Edgar Altszyler


The Undesirable Dependence on Frequency of Gender Bias Metrics Based on Word Embeddings
Francisco Valentini | Germán Rosati | Diego Fernandez Slezak | Edgar Altszyler
Findings of the Association for Computational Linguistics: EMNLP 2022

Numerous works use word embedding-based metrics to quantify societal biases and stereotypes in texts. Recent studies have found that word embeddings can capture semantic similarity but may be affected by word frequency. In this work we study the effect of frequency when measuring female vs. male gender bias with word embedding-based bias quantification methods. We find that Skip-gram with negative sampling and GloVe tend to detect male bias in high frequency words, while GloVe tends to return female bias in low frequency words. We show these behaviors still exist when words are randomly shuffled. This proves that the frequency-based effect observed in unshuffled corpora stems from properties of the metric rather than from word associations. The effect is spurious and problematic since bias metrics should depend exclusively on word co-occurrences and not individual word frequencies. Finally, we compare these results with the ones obtained with an alternative metric based on Pointwise Mutual Information. We find that this metric does not show a clear dependence on frequency, even though it is slightly skewed towards male bias across all frequencies.

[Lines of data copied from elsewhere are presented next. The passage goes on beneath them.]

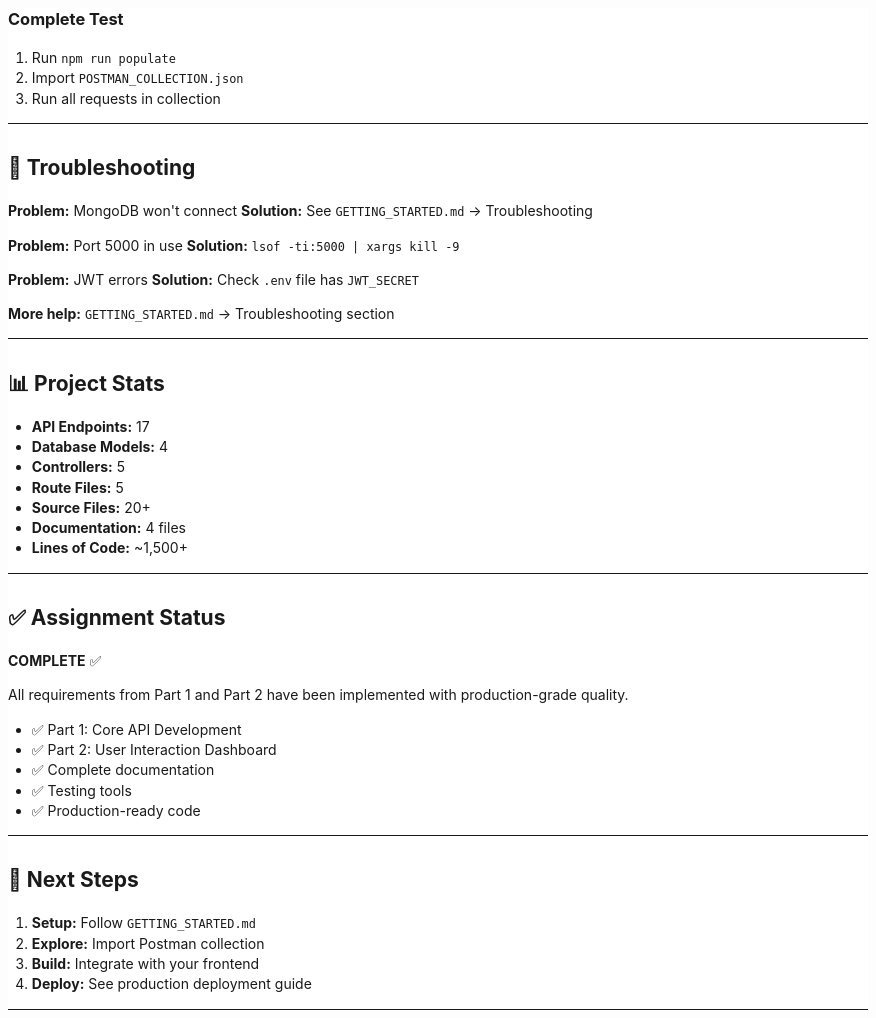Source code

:### Complete Test
1. Run `npm run populate`
2. Import `POSTMAN_COLLECTION.json`
3. Run all requests in collection

---

## 🐛 Troubleshooting

**Problem:** MongoDB won't connect
**Solution:** See `GETTING_STARTED.md` → Troubleshooting

**Problem:** Port 5000 in use
**Solution:** `lsof -ti:5000 | xargs kill -9`

**Problem:** JWT errors
**Solution:** Check `.env` file has `JWT_SECRET`

**More help:** `GETTING_STARTED.md` → Troubleshooting section

---

## 📊 Project Stats

- **API Endpoints:** 17
- **Database Models:** 4
- **Controllers:** 5
- **Route Files:** 5
- **Source Files:** 20+
- **Documentation:** 4 files
- **Lines of Code:** ~1,500+

---

## ✅ Assignment Status

**COMPLETE** ✅

All requirements from Part 1 and Part 2 have been implemented with production-grade quality.

- ✅ Part 1: Core API Development
- ✅ Part 2: User Interaction Dashboard
- ✅ Complete documentation
- ✅ Testing tools
- ✅ Production-ready code

---

## 🤝 Next Steps

1. **Setup:** Follow `GETTING_STARTED.md`
2. **Explore:** Import Postman collection
3. **Build:** Integrate with your frontend
4. **Deploy:** See production deployment guide

---
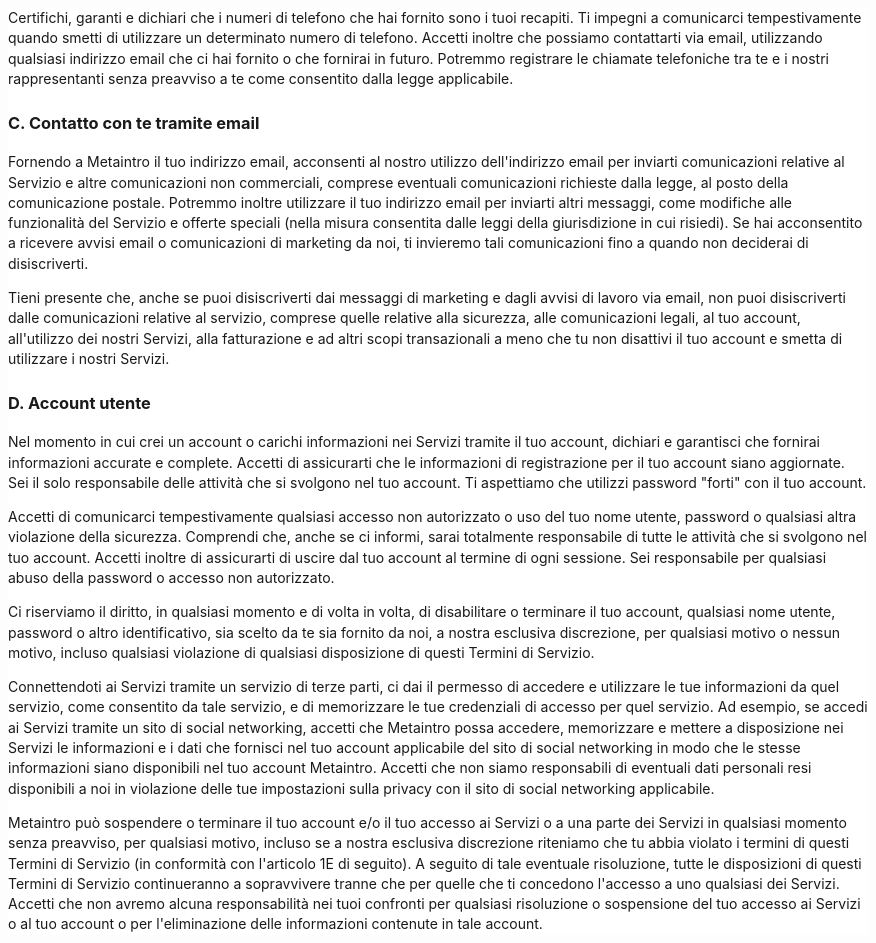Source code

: Certifichi, garanti e dichiari che i numeri di telefono che hai fornito sono i tuoi recapiti. Ti impegni a comunicarci tempestivamente quando smetti di utilizzare un determinato numero di telefono. Accetti inoltre che possiamo contattarti via email, utilizzando qualsiasi indirizzo email che ci hai fornito o che fornirai in futuro. Potremmo registrare le chiamate telefoniche tra te e i nostri rappresentanti senza preavviso a te come consentito dalla legge applicabile.

### C. Contatto con te tramite email

Fornendo a Metaintro il tuo indirizzo email, acconsenti al nostro utilizzo dell'indirizzo email per inviarti comunicazioni relative al Servizio e altre comunicazioni non commerciali, comprese eventuali comunicazioni richieste dalla legge, al posto della comunicazione postale. Potremmo inoltre utilizzare il tuo indirizzo email per inviarti altri messaggi, come modifiche alle funzionalità del Servizio e offerte speciali (nella misura consentita dalle leggi della giurisdizione in cui risiedi). Se hai acconsentito a ricevere avvisi email o comunicazioni di marketing da noi, ti invieremo tali comunicazioni fino a quando non deciderai di disiscriverti.

Tieni presente che, anche se puoi disiscriverti dai messaggi di marketing e dagli avvisi di lavoro via email, non puoi disiscriverti dalle comunicazioni relative al servizio, comprese quelle relative alla sicurezza, alle comunicazioni legali, al tuo account, all'utilizzo dei nostri Servizi, alla fatturazione e ad altri scopi transazionali a meno che tu non disattivi il tuo account e smetta di utilizzare i nostri Servizi.

### D. Account utente

Nel momento in cui crei un account o carichi informazioni nei Servizi tramite il tuo account, dichiari e garantisci che fornirai informazioni accurate e complete. Accetti di assicurarti che le informazioni di registrazione per il tuo account siano aggiornate. Sei il solo responsabile delle attività che si svolgono nel tuo account. Ti aspettiamo che utilizzi password "forti" con il tuo account.

Accetti di comunicarci tempestivamente qualsiasi accesso non autorizzato o uso del tuo nome utente, password o qualsiasi altra violazione della sicurezza. Comprendi che, anche se ci informi, sarai totalmente responsabile di tutte le attività che si svolgono nel tuo account. Accetti inoltre di assicurarti di uscire dal tuo account al termine di ogni sessione. Sei responsabile per qualsiasi abuso della password o accesso non autorizzato.

Ci riserviamo il diritto, in qualsiasi momento e di volta in volta, di disabilitare o terminare il tuo account, qualsiasi nome utente, password o altro identificativo, sia scelto da te sia fornito da noi, a nostra esclusiva discrezione, per qualsiasi motivo o nessun motivo, incluso qualsiasi violazione di qualsiasi disposizione di questi Termini di Servizio.

Connettendoti ai Servizi tramite un servizio di terze parti, ci dai il permesso di accedere e utilizzare le tue informazioni da quel servizio, come consentito da tale servizio, e di memorizzare le tue credenziali di accesso per quel servizio. Ad esempio, se accedi ai Servizi tramite un sito di social networking, accetti che Metaintro possa accedere, memorizzare e mettere a disposizione nei Servizi le informazioni e i dati che fornisci nel tuo account applicabile del sito di social networking in modo che le stesse informazioni siano disponibili nel tuo account Metaintro. Accetti che non siamo responsabili di eventuali dati personali resi disponibili a noi in violazione delle tue impostazioni sulla privacy con il sito di social networking applicabile.

Metaintro può sospendere o terminare il tuo account e/o il tuo accesso ai Servizi o a una parte dei Servizi in qualsiasi momento senza preavviso, per qualsiasi motivo, incluso se a nostra esclusiva discrezione riteniamo che tu abbia violato i termini di questi Termini di Servizio (in conformità con l'articolo 1E di seguito). A seguito di tale eventuale risoluzione, tutte le disposizioni di questi Termini di Servizio continueranno a sopravvivere tranne che per quelle che ti concedono l'accesso a uno qualsiasi dei Servizi. Accetti che non avremo alcuna responsabilità nei tuoi confronti per qualsiasi risoluzione o sospensione del tuo accesso ai Servizi o al tuo account o per l'eliminazione delle informazioni contenute in tale account.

Using contextual information for automatic triage of posts in a peer-support forum
Edgar Altszyler | Ariel J. Berenstein | David Milne | Rafael A. Calvo | Diego Fernandez Slezak
Proceedings of the Fifth Workshop on Computational Linguistics and Clinical Psychology: From Keyboard to Clinic

Mental health forums are online spaces where people can share their experiences anonymously and get peer support. These forums, require the supervision of moderators to provide support in delicate cases, such as posts expressing suicide ideation. The large increase in the number of forum users makes the task of the moderators unmanageable without the help of automatic triage systems. In the present paper, we present a Machine Learning approach for the triage of posts. Most approaches in the literature focus on the content of the posts, but only a few authors take advantage of features extracted from the context in which they appear. Our approach consists of the development and implementation of a large variety of new features from both, the content and the context of posts, such as previous messages, interaction with other users and author’s history. Our method has competed in the CLPsych 2017 Shared Task, obtaining the first place for several of the subtasks. Moreover, we also found that models that take advantage of post context improve significantly its performance in the detection of flagged posts (posts that require moderators attention), as well as those that focus on post content outperforms in the detection of most urgent events.

pdf bib
Corpus Specificity in LSA and Word2vec: The Role of Out-of-Domain Documents
Edgar Altszyler | Mariano Sigman | Diego Fernández Slezak
Proceedings of the Third Workshop on Representation Learning for NLP

Despite the popularity of word embeddings, the precise way by which they acquire semantic relations between words remain unclear. In the present article, we investigate whether LSA and word2vec capacity to identify relevant semantic relations increases with corpus size. One intuitive hypothesis is that the capacity to identify relevant associations should increase as the amount of data increases. However, if corpus size grows in topics which are not specific to the domain of interest, signal to noise ratio may weaken. Here we investigate the effect of corpus specificity and size in word-embeddings, and for this, we study two ways for progressive elimination of documents: the elimination of random documents vs. the elimination of documents unrelated to a specific task. We show that word2vec can take advantage of all the documents, obtaining its best performance when it is trained with the whole corpus. On the contrary, the specialization (removal of out-of-domain documents) of the training corpus, accompanied by a decrease of dimensionality, can increase LSA word-representation quality while speeding up the processing time. From a cognitive-modeling point of view, we point out that LSA’s word-knowledge acquisitions may not be efficiently exploiting higher-order co-occurrences and global relations, whereas word2vec does.